Job item A:
Quote the whole limestone passage word for word.

Four facies are recognizable in the limestone: a reef-crest facies (I); a backreef facies (II); a shelf-lagoon facies (III), composed of outer, middle, and inner shelf zones; and a mud-bank facies (IV). The Pleistocene middle shelf zone is oolitic, unlike any nearby Holocene deposits. Facies I and II are biomicrites, III is a biopelmicrite, and IV is dismicrite.
Aragonite persists in corals, mollusks, Halimeda, tunicate spicules, pellets, and ooliths, where not obviously replaced by calcite; magnesian calcite is retained in skeletons of encrusting algae and Foraminifera.
Skeletal materials show four categories of diagenetic alteration: (1) solution; (2) precipitation of carbonate as drusy rims, or coarse sparry mosaics of calcite, or syntaxial overgrowths; (3) replacement of aragonitic gastropods by calcite along a jagged "front," probably with solution and deposition on a minute scale; ghosts of primary structures remain in many places, indicating absence of a major intermediate void stage; replacement of Halimeda and corals such as Montastrea annularis occurs after occlusion of internal pores by sparry calcite; (4) recrystallization (i.e., alteration of crystal form without change in mineralogy), evident in a few pelecypods where local patches of shell have altered to coarse, transverse blades of aragonite in which ghosts of primary structures may o may not persist.
Cementation of the limestone has been achieved through interstitial precipitation of drusy and sparry calcite and through recrystallization.

Job item B:
Print the listing below line for line, changing nothing.

Data for analysis:
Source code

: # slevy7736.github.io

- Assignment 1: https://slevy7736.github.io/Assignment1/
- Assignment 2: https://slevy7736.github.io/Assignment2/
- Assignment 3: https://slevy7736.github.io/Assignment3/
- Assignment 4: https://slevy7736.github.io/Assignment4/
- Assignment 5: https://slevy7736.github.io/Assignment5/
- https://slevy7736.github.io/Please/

Worked solution A:
Four facies are recognizable in the limestone: a reef-crest facies (I); a backreef facies (II); a shelf-lagoon facies (III), composed of outer, middle, and inner shelf zones; and a mud-bank facies (IV). The Pleistocene middle shelf zone is oolitic, unlike any nearby Holocene deposits. Facies I and II are biomicrites, III is a biopelmicrite, and IV is dismicrite.
Aragonite persists in corals, mollusks, Halimeda, tunicate spicules, pellets, and ooliths, where not obviously replaced by calcite; magnesian calcite is retained in skeletons of encrusting algae and Foraminifera.
Skeletal materials show four categories of diagenetic alteration: (1) solution; (2) precipitation of carbonate as drusy rims, or coarse sparry mosaics of calcite, or syntaxial overgrowths; (3) replacement of aragonitic gastropods by calcite along a jagged "front," probably with solution and deposition on a minute scale; ghosts of primary structures remain in many places, indicating absence of a major intermediate void stage; replacement of Halimeda and corals such as Montastrea annularis occurs after occlusion of internal pores by sparry calcite; (4) recrystallization (i.e., alteration of crystal form without change in mineralogy), evident in a few pelecypods where local patches of shell have altered to coarse, transverse blades of aragonite in which ghosts of primary structures may o may not persist.
Cementation of the limestone has been achieved through interstitial precipitation of drusy and sparry calcite and through recrystallization.

Worked solution B:
Source code

: # slevy7736.github.io

- Assignment 1: https://slevy7736.github.io/Assignment1/
- Assignment 2: https://slevy7736.github.io/Assignment2/
- Assignment 3: https://slevy7736.github.io/Assignment3/
- Assignment 4: https://slevy7736.github.io/Assignment4/
- Assignment 5: https://slevy7736.github.io/Assignment5/
- https://slevy7736.github.io/Please/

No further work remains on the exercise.